▸ **Work to complete**
The expected result is a verbatim repetition of the lines from the start of the entries through the line containing "### Hyper Text", with the pictures removed.

*** Supplied data ***

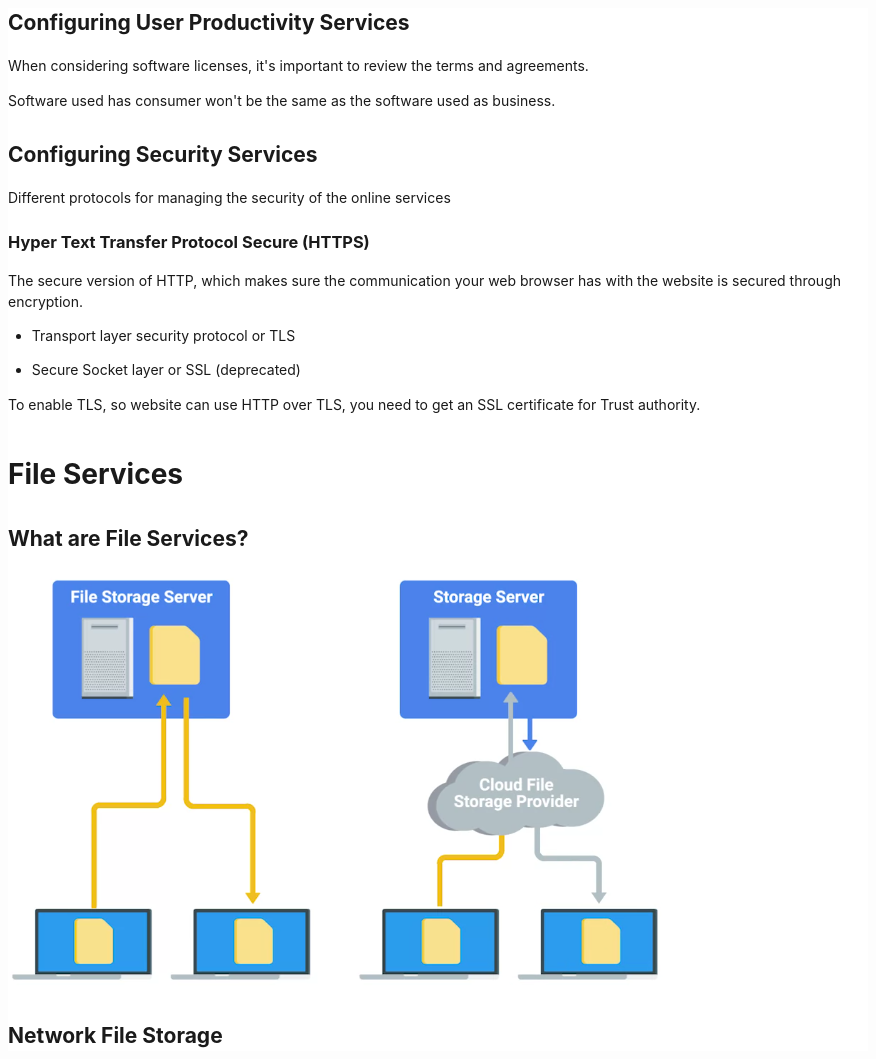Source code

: ## Configuring User Productivity Services

When considering software licenses, it's important to review the terms and agreements.

Software used has consumer won't be the same as the software used as business.

## Configuring Security Services

Different protocols for managing the security of the online services

### Hyper Text Transfer Protocol Secure (HTTPS)

The secure version of HTTP, which makes sure the communication your web browser has with the website is secured through encryption.

  + Transport layer security protocol or TLS

  + Secure Socket layer or SSL (deprecated)

To enable TLS, so website can use HTTP over TLS, you need to get an SSL certificate for Trust authority.

# File Services

## What are File Services?

![File Services](./images/file_services.png) 

## Network File Storage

*** End of Supplied data ***

▸ **Solution to this exercise**
Source code

: ## Configuring User Productivity Services

When considering software licenses, it's important to review the terms and agreements.

Software used has consumer won't be the same as the software used as business.

## Configuring Security Services

Different protocols for managing the security of the online services

### Hyper Text Transfer Protocol Secure (HTTPS)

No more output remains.